Second big limitation is the the 2TB disk limit due to the 16byte entry in the partition table.

Third limitation was relative to double boot. Indeed, in the chain there is no way to dynamically “Select” what partition to start and whoever controlled the MBR sector, controlled the system. The ACTIVE byte in the partition table is set during OS installation. So if you had linux installed and you tried to install also windows, the Microsoft OS  was just overwriting the MBR sector to make it boot itself and preventing linux to boot. Luckily Linux was (and still is) much smarter. Indeed when you installed Linux, it was overwriting the MBR with the GRUB, a smarter boot-loader capable of understanding the filesystem and able to launch a selection menu during boot time, where you could decide if to continue with linux or launch windows (basically jumping to Linux VBR or Windows VBR).  This is why was easier to install Linux after windows, because grub was able to “see” the window partition there and add it to the menu (while windows installation was just setting the MBR to boot himself).

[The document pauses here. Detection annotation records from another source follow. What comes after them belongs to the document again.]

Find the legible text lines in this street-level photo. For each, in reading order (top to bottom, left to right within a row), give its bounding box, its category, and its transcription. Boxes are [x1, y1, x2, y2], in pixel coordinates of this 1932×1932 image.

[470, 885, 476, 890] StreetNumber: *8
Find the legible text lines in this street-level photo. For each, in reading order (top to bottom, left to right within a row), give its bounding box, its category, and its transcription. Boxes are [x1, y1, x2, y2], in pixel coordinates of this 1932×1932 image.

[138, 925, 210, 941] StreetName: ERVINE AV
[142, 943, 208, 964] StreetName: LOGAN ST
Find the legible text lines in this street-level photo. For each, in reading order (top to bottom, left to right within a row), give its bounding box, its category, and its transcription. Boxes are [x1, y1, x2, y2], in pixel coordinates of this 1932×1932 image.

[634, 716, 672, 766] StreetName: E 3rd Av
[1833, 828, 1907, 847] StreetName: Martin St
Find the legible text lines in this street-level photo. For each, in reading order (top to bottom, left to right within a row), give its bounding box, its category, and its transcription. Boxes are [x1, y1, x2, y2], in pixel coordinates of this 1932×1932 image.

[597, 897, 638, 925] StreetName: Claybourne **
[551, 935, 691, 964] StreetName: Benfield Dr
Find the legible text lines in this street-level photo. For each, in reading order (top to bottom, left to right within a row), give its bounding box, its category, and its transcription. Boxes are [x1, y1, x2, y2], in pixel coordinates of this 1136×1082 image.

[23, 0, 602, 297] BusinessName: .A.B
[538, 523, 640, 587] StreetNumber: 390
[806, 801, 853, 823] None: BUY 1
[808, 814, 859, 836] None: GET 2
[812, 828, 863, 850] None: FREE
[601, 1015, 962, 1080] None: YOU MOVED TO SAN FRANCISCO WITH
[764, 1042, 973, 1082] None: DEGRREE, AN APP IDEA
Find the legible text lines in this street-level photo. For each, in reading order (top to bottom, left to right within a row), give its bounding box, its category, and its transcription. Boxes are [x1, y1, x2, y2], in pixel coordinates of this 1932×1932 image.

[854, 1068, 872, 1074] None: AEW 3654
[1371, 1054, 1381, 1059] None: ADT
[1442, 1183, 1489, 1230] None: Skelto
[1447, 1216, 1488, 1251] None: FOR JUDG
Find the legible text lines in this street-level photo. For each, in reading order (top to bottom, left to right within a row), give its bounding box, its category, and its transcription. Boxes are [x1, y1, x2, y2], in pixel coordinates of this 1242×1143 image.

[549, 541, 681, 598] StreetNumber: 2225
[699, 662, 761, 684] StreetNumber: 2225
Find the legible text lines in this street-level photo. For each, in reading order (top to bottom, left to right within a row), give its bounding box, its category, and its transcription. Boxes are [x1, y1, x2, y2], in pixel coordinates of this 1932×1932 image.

Here there is a small curiosity: because the GRUB code had to present a menu, a selection process, had to be aware of File Systems and so on, its code could not fit all in the 512 bytes of the sector 0 of the MBR. However luckily, there was some space that was “noone land” between the sector 0 and the first sector of the first partition. basically the partition 1 was not starting to sector 1 but there was always some extra space left. This space was not supposed to be officially used by anything, however GRUB used it to store himself there and be able to provide you with boot selection process.